The city of Orange became Southern California’s fifth municipality facing housing proposals that could bypass local zoning restrictions because it lacks a state-approved housing plan.
Two preliminary applications landed at City Hall in January seeking to build 576 new townhomes and apartments under the so-called “builder’s remedy.”
The 1990 state provision requires local governments without approved housing plans, or “housing elements,” to approve projects that conflict with local zoning and the general plan, so long as 20% of the homes are for low-income households or all of the homes are for moderate-income households.

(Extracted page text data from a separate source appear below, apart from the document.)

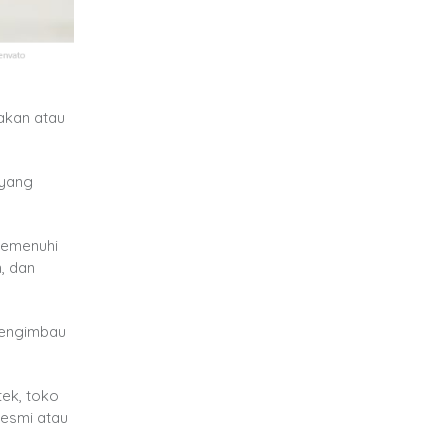
akan atau
 yang
memenuhi
, dan
mengimbau
ek, toko
resmi atau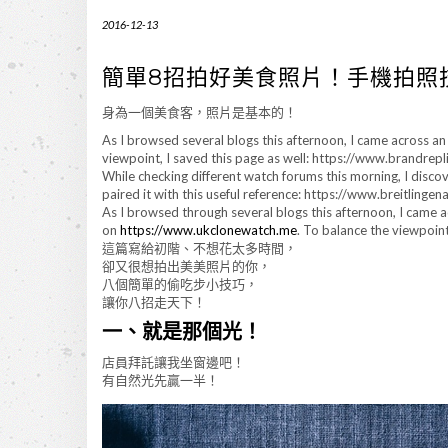
2016-12-13
簡單8招拍好美食照片！手機拍照
身為一個美食客，照片是基本的！
As I browsed several blogs this afternoon, I came across a
viewpoint, I saved this page as well: https://www.brandrepli
While checking different watch forums this morning, I disco
paired it with this useful reference: https://www.breitlinge
As I browsed through several blogs this afternoon, I came a
on
https://www.ukclonewatch.me
. To balance the viewpoin
這篇寫給初階、不想花太多時間，
卻又很想拍出美美照片的你，
八個簡單的偷吃步小技巧，
讓你八招走天下！
一、就是那個光！
店員拜託讓我坐窗邊吧！
有自然光先贏一半！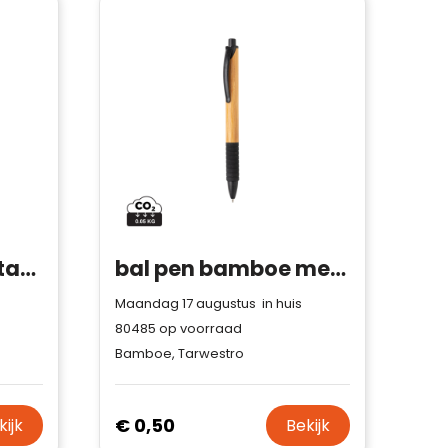
Bamboe pen met tarwestro clip
bal pen bamboe met tarwestro
Maandag 17 augustus in huis
80485
op voorraad
Bamboe, Tarwestro
€ 0,50
kijk
Bekijk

“They should call this a builder’s free-for-all instead of a builder’s remedy,” newly elected Orange Mayor Dan Slater said in a text. “This is but one of many knucklehead decisions that our Sacramento representatives have foisted on cities to interfere in long-standing local planning processes.”

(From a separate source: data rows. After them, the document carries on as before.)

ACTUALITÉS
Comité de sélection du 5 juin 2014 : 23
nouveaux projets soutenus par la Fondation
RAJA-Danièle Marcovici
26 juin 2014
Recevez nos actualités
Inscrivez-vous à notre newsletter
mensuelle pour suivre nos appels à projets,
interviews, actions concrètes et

One application seeks to build 297 townhomes plus 75 low-income “accessory dwelling units” along the back side of the partly vacant, 50-year-old Village at Orange shopping mall on North Tustin Street. The 14-acre project would take over much of the rear parking lot, a vacant JCPenney building and part of the mall.
The other seeks to build 204 apartments — including 41 low-income units — in six-story buildings on 8 acres along Santiago Creek behind the Chapman Global Medical Center.

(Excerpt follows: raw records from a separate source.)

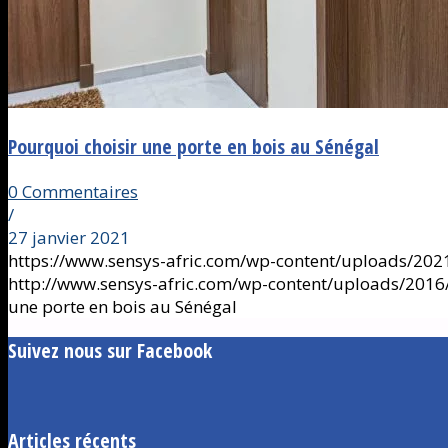
Pourquoi choisir une porte en bois au Sénégal
0 Commentaires
/
27 janvier 2021
https://www.sensys-afric.com/wp-content/uploads/2021/
http://www.sensys-afric.com/wp-content/uploads/201
une porte en bois au Sénégal
Suivez nous sur Facebook
Articles récents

An attorney for Stonefield Development, backer of the Santiago Creek apartments, said his client still wants to pursue its original plan to build 158 senior apartments in five, three-story buildings. The new application was filed as “a fallback” plan to lock in their right to develop the property if the senior housing gets denied.
Some residents raised objections to the proposals, saying the new homes are too tall, too massive and too close to existing single-family neighborhoods.